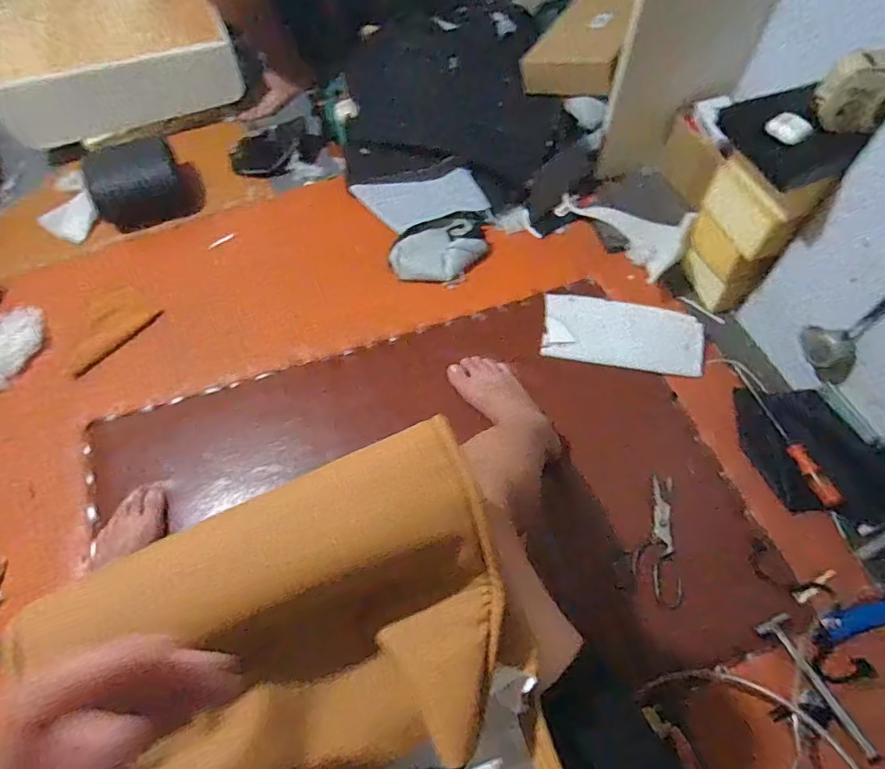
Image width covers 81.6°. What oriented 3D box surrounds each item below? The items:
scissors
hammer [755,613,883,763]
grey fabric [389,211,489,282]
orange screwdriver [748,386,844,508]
[{"bbox_3d":[0.324,0.233,0.782,0.074,0.012,0.194,5,61,3],"label":"scissors"},{"bbox_3d":[0.502,0.409,0.689,0.048,0.014,0.181,-21,63,-11],"label":"hammer"},{"bbox_3d":[-0.005,-0.290,1.071,0.212,0.040,0.167,-7,61,-3],"label":"grey fabric"},{"bbox_3d":[0.570,0.099,0.841,0.028,0.020,0.217,-20,63,-11],"label":"orange screwdriver"}]

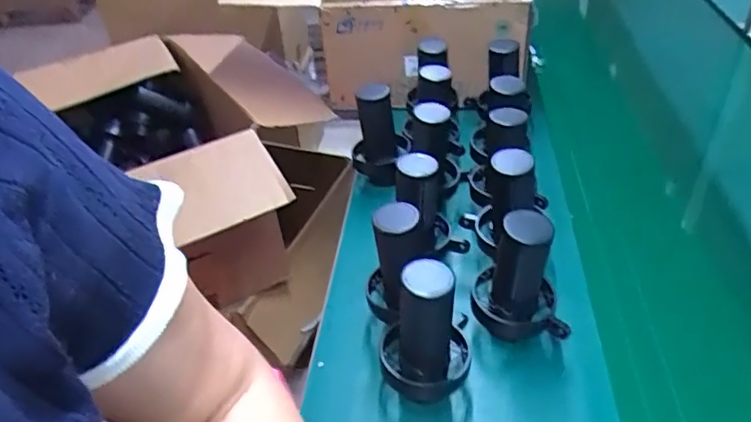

****************************************

Exercise description
Each record above must be retyped exactly as given, with the images excluded.

Written answer
Image width covers 81.6°. What oriented 3D box surrounds each item below? The items:
scissors
hammer [755,613,883,763]
grey fabric [389,211,489,282]
orange screwdriver [748,386,844,508]
[{"bbox_3d":[0.324,0.233,0.782,0.074,0.012,0.194,5,61,3],"label":"scissors"},{"bbox_3d":[0.502,0.409,0.689,0.048,0.014,0.181,-21,63,-11],"label":"hammer"},{"bbox_3d":[-0.005,-0.290,1.071,0.212,0.040,0.167,-7,61,-3],"label":"grey fabric"},{"bbox_3d":[0.570,0.099,0.841,0.028,0.020,0.217,-20,63,-11],"label":"orange screwdriver"}]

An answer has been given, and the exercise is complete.